I feel placed here by God, at this time, with these individuals in my life, to be a stepmom, to be, I hope, a positive influence, and as the trust among us grows, to be a confidante. Before I go further, I should note that when I was unmarried and praying to God that I would meet someone with whom I could share my life, a divorced father of four is not what I had in mind! But it was what God had in mind for me. These words have become almost a cliché, but they bear repeating: The Lord works in mysterious ways.
As a stepmom and as a wife, I am learning so much about myself and about others. Imagine feeling your way across a dark room with which you are unfamiliar. That’s how I would describe step-parenthood. Is it a fulfilling experience? Yes. Exhausting at times?
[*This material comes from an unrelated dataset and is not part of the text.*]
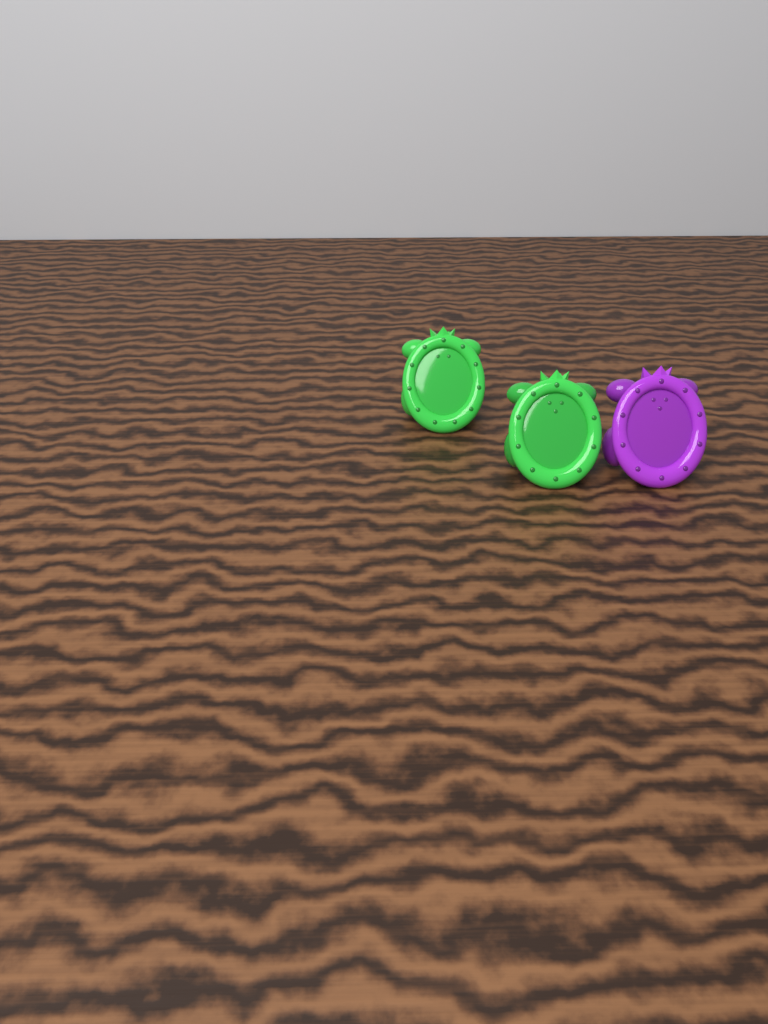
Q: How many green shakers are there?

Definitely.
Sarah, the middle of three daughters (I’m the stepmom of three daughters and one son), is going through a stage of her life right now that is challenging not only for her, but for her dad and me as well. Sarah, who is 18 and a freshman in college, wishes so much that she knew for certain what she wanted to do for the rest of her life. The “not knowing” bothers her. Sarah wants it all figured out this instant. She is taking general courses in school and knows, for example, that she enjoys and excels in math, but it unnerves her that she doesn’t know exactly what she wants to be when she grows up. In her mind, she is already grown up.
“I’m 18!” she tells us in exasperation. I have to bite my tongue to stop from saying, “But 18 is still very young.”
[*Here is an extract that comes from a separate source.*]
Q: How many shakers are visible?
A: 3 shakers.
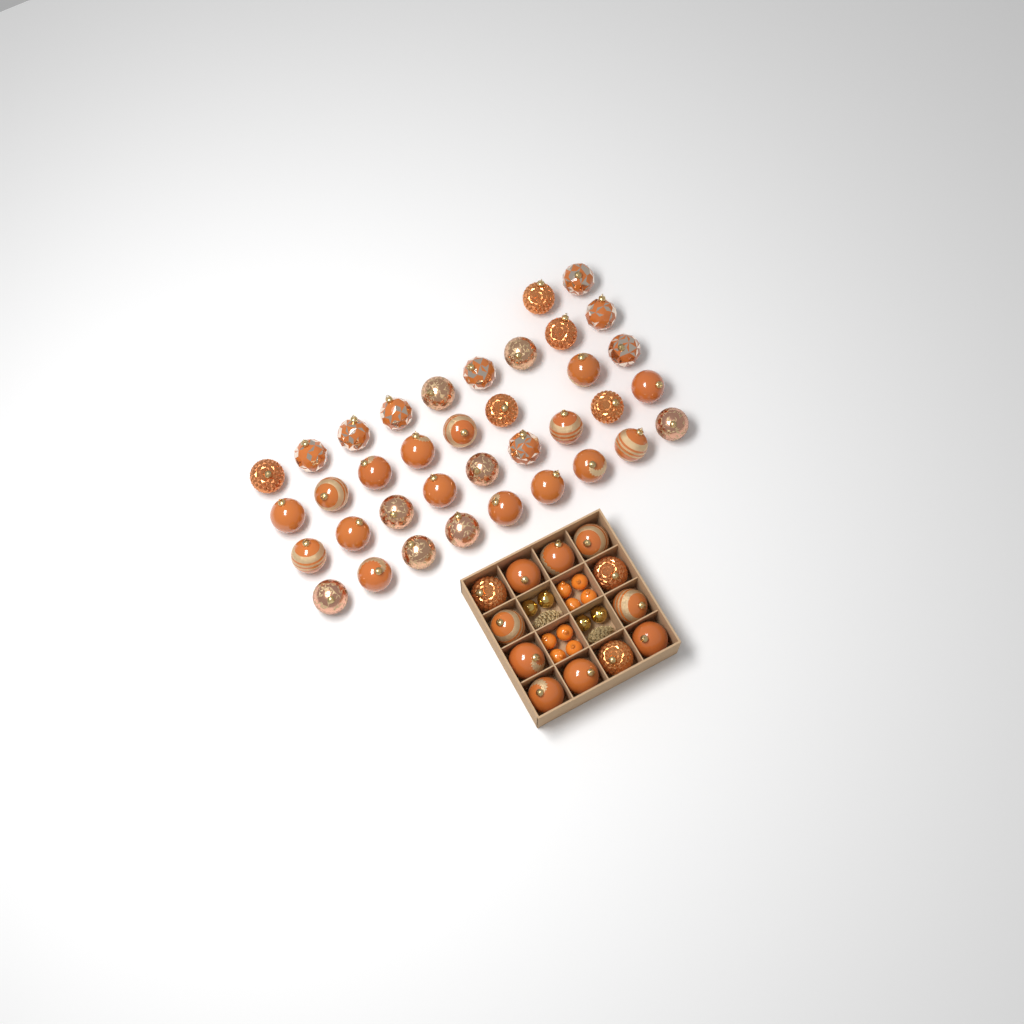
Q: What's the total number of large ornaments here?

I recently heard Sarah say: “I wish I could hurry up and be 30 already.” I had to chuckle. Sarah wants to wake up tomorrow to find that 12 years have passed and that she is settled in a career and happily married with children. I, of course, have no desire for 12 years to pass overnight. But Sarah is anxious to know what the future holds. I have watched and listened as she has gone through periods of wanting to be a yoga instructor, and then a detective, and then an obstetrician. Once she mentioned joining the Army. Another time she mentioned joining the Air Force. Now she is talking about medical school and then working with Doctors Without Borders.
I would be happy with any of those choices as long as Sarah is happy. For now, I want her to relax and to just let life unfold. No need to rush, I want to tell her. The challenge for Sarah is to be patient. The challenge for Sarah’s dad and me is to know when to offer guidance and advice, and to know when to loosen the apron strings enough for her to figure out some things on her own. Most importantly, we pray for her. We pray that she has faith in God. We pray that she remembers that He has a plan for her life and knows what is best. Sometimes His plan isn’t want we expect. See above note about the Lord working in mysterious ways!
I leave you with Proverbs 3:5—Trust in the Lord with all your heart and lean not on your own understanding.